No lover in the world ever wrote a valentine more exquisite than Virginia Woolf's tribute to her lover Vita Sackville-West. That tribute was "Orlando: A Biography," a magical-realism tale about a perpetually youthful, charming hero/ine who traverses three centuries and both genders -- and Woolf's writing reaches a new peak as she explores the hauntingly sensuous world of Orlando.
Orlando was born a young aristocratic man in the time of Queen Elizabeth I, and when the dying monarch visited his home she became his new court favorite (and briefly lover). His passionate, curious personality attracted many other women over the years -- until he fell in love with Sasha, a mercurial but faithless Russian princess (supposedly based on Sackville-West's ex-girlfriend). Bereft of true love, he devoted himself to poetry and entertainment.
But then he's assigned to be an ambassador to Constantinople, and something strange happens -- while a bloody revolution rages, he sleeps for a full week... and wakes newly metamorphosed into a woman.
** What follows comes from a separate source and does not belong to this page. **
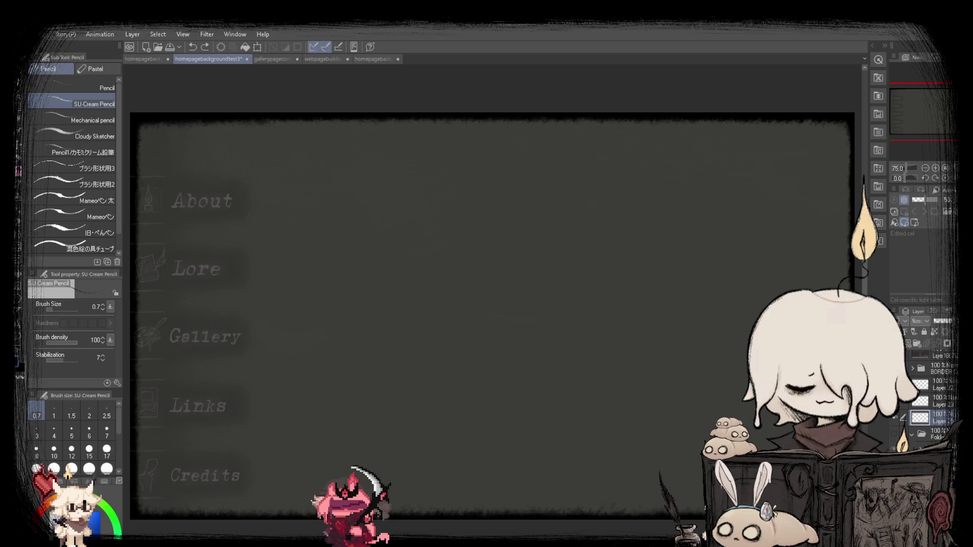
left_click_drag(864, 284, 859, 284)
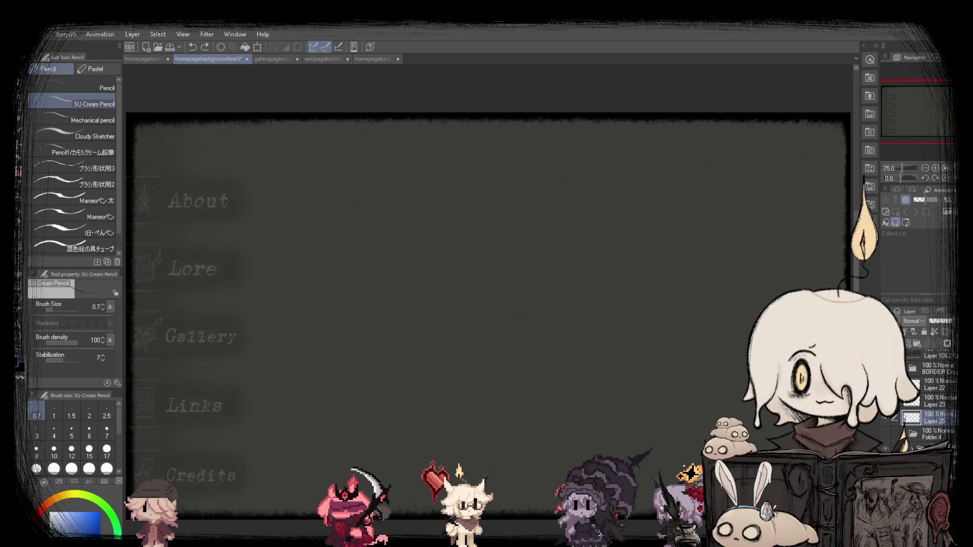
Switch to the ruler tools to add a vertical symmetrical ruler down the page's middle.
scroll(314, 386, "down", 3)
With the same mind and soul but a female body, Orlando sets out on a new life -- and discovers that women aren't quite as different from men as she once thought.
"Orlando: A Biography" is a very weird book, and was even more so when it was written since "magical realism" didn't exist as a literary style in 1928. Virginia Woolf makes no explanations about Orlando's immortality or unexpected gender switch. It's simply accepted that once he was a man, and then she became a woman, and that s/he has lived from the Elizabethan era until at least the 1920s (and who knows, maybe Orlando still wanders among us?).
And Woolf's writing is at its peak here. Her prose is soaked in luxurious descriptions that constantly tease the senses -- silver and gold, frozen flowers, crystalline ice, starlight and the exquisite expanses of nature's beauty. At times the sensual writing seems almost feverish, and Woolf adds an almost mythic quality by inserting spirits of feminine virtues (Modesty, Purity and Chastity appear to try to hide Orlando's feminine body), and by having her hero/ine encounter great poets, queens and men of the sea.
And Orlando him/herself is a truly fascinating character -- s/he can be sweet, passionate, romantic, wild and melancholy, and s/he has an almost magnetic charisma. He starts off the story as an elusive romantic teenager, suffers a heartbreak that matures him as an artist, and post-metamorphosis she becomes a woman of the modern world. Both in mind and body, Orlando is a very different woman at the end than the boy s/he began as.
"Orlando: A Biography" is a truly spellbinding book -- Virginia Woolf's prose enthralls the senses while her main character explores the boundaries of gender. A must-read, for everyone.